-- Provided records follows --

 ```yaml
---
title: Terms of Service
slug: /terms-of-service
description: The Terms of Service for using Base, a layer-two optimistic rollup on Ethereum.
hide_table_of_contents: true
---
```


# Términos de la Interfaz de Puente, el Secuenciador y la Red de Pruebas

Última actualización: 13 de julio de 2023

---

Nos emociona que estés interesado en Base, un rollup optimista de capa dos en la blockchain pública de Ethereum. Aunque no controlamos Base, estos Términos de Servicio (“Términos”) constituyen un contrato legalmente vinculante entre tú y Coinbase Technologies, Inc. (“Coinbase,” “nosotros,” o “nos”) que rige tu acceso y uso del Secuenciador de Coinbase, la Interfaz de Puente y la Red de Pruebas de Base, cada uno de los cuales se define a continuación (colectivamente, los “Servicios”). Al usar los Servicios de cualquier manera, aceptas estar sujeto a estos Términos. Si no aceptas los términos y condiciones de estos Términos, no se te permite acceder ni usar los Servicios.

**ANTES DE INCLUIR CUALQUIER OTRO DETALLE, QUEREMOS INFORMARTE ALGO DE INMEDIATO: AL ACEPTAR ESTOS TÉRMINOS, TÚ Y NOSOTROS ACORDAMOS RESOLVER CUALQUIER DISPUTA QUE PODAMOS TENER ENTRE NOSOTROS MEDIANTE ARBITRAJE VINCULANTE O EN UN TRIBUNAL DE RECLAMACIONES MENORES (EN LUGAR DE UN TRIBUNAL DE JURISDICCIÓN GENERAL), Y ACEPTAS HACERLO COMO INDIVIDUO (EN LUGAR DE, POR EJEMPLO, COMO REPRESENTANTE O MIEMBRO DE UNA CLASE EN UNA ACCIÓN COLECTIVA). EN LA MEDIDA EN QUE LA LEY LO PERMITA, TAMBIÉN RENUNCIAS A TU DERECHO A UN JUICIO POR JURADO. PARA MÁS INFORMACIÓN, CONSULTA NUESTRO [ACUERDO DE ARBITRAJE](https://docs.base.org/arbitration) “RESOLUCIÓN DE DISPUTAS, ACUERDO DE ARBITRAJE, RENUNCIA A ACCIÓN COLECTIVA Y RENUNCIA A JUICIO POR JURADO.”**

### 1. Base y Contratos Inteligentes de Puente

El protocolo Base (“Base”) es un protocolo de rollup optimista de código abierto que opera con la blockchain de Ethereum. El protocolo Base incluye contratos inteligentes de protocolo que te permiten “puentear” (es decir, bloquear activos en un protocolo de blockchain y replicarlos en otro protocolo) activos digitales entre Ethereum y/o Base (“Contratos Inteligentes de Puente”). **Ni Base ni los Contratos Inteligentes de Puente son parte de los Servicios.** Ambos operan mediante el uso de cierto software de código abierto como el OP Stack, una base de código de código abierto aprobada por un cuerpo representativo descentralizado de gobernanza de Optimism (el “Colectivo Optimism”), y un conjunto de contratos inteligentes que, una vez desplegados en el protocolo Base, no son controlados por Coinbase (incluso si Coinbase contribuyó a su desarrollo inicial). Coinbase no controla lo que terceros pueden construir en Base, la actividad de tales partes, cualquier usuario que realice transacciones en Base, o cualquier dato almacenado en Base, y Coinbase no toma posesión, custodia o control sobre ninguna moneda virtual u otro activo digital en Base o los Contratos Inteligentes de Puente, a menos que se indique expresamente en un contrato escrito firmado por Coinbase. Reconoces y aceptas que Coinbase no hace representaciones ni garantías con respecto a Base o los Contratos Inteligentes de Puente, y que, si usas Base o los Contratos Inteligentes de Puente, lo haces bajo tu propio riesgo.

-- Provided records concluded --

Looking at the entries above, can you reproduce exactly the lines from the one that holds "# Términos de" through the one that holds "### 1. Base", and only those?

• Output below
# Términos de la Interfaz de Puente, el Secuenciador y la Red de Pruebas

Última actualización: 13 de julio de 2023

---

Nos emociona que estés interesado en Base, un rollup optimista de capa dos en la blockchain pública de Ethereum. Aunque no controlamos Base, estos Términos de Servicio (“Términos”) constituyen un contrato legalmente vinculante entre tú y Coinbase Technologies, Inc. (“Coinbase,” “nosotros,” o “nos”) que rige tu acceso y uso del Secuenciador de Coinbase, la Interfaz de Puente y la Red de Pruebas de Base, cada uno de los cuales se define a continuación (colectivamente, los “Servicios”). Al usar los Servicios de cualquier manera, aceptas estar sujeto a estos Términos. Si no aceptas los términos y condiciones de estos Términos, no se te permite acceder ni usar los Servicios.

**ANTES DE INCLUIR CUALQUIER OTRO DETALLE, QUEREMOS INFORMARTE ALGO DE INMEDIATO: AL ACEPTAR ESTOS TÉRMINOS, TÚ Y NOSOTROS ACORDAMOS RESOLVER CUALQUIER DISPUTA QUE PODAMOS TENER ENTRE NOSOTROS MEDIANTE ARBITRAJE VINCULANTE O EN UN TRIBUNAL DE RECLAMACIONES MENORES (EN LUGAR DE UN TRIBUNAL DE JURISDICCIÓN GENERAL), Y ACEPTAS HACERLO COMO INDIVIDUO (EN LUGAR DE, POR EJEMPLO, COMO REPRESENTANTE O MIEMBRO DE UNA CLASE EN UNA ACCIÓN COLECTIVA). EN LA MEDIDA EN QUE LA LEY LO PERMITA, TAMBIÉN RENUNCIAS A TU DERECHO A UN JUICIO POR JURADO. PARA MÁS INFORMACIÓN, CONSULTA NUESTRO [ACUERDO DE ARBITRAJE](https://docs.base.org/arbitration) “RESOLUCIÓN DE DISPUTAS, ACUERDO DE ARBITRAJE, RENUNCIA A ACCIÓN COLECTIVA Y RENUNCIA A JUICIO POR JURADO.”**

### 1. Base y Contratos Inteligentes de Puente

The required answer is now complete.